Given records:
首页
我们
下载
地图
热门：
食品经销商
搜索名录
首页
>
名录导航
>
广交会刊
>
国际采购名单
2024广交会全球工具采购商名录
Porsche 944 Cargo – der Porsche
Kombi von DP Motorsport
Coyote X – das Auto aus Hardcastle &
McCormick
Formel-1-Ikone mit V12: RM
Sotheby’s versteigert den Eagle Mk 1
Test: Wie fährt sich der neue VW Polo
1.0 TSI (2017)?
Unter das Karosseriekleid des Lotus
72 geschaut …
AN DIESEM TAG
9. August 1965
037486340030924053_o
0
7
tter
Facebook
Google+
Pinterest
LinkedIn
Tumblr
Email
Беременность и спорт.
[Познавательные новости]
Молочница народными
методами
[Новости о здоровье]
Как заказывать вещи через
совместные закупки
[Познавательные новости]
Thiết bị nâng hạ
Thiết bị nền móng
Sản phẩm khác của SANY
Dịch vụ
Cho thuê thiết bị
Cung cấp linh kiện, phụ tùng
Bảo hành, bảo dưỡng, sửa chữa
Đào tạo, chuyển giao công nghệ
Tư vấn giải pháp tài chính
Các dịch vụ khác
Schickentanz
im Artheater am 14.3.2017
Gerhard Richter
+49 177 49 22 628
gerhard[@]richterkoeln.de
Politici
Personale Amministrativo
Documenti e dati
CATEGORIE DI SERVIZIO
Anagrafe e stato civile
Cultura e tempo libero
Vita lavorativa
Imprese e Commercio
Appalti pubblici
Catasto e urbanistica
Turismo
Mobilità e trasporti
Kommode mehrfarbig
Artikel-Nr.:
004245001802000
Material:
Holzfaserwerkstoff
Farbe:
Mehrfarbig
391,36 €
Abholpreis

What to work on:
Retype exactly the lines of the data above, starting at its first line and finishing with the line that has "совместные закупки" in it.

Written response:
首页
我们
下载
地图
热门：
食品经销商
搜索名录
首页
>
名录导航
>
广交会刊
>
国际采购名单
2024广交会全球工具采购商名录
Porsche 944 Cargo – der Porsche
Kombi von DP Motorsport
Coyote X – das Auto aus Hardcastle &
McCormick
Formel-1-Ikone mit V12: RM
Sotheby’s versteigert den Eagle Mk 1
Test: Wie fährt sich der neue VW Polo
1.0 TSI (2017)?
Unter das Karosseriekleid des Lotus
72 geschaut …
AN DIESEM TAG
9. August 1965
037486340030924053_o
0
7
tter
Facebook
Google+
Pinterest
LinkedIn
Tumblr
Email
Беременность и спорт.
[Познавательные новости]
Молочница народными
методами
[Новости о здоровье]
Как заказывать вещи через
совместные закупки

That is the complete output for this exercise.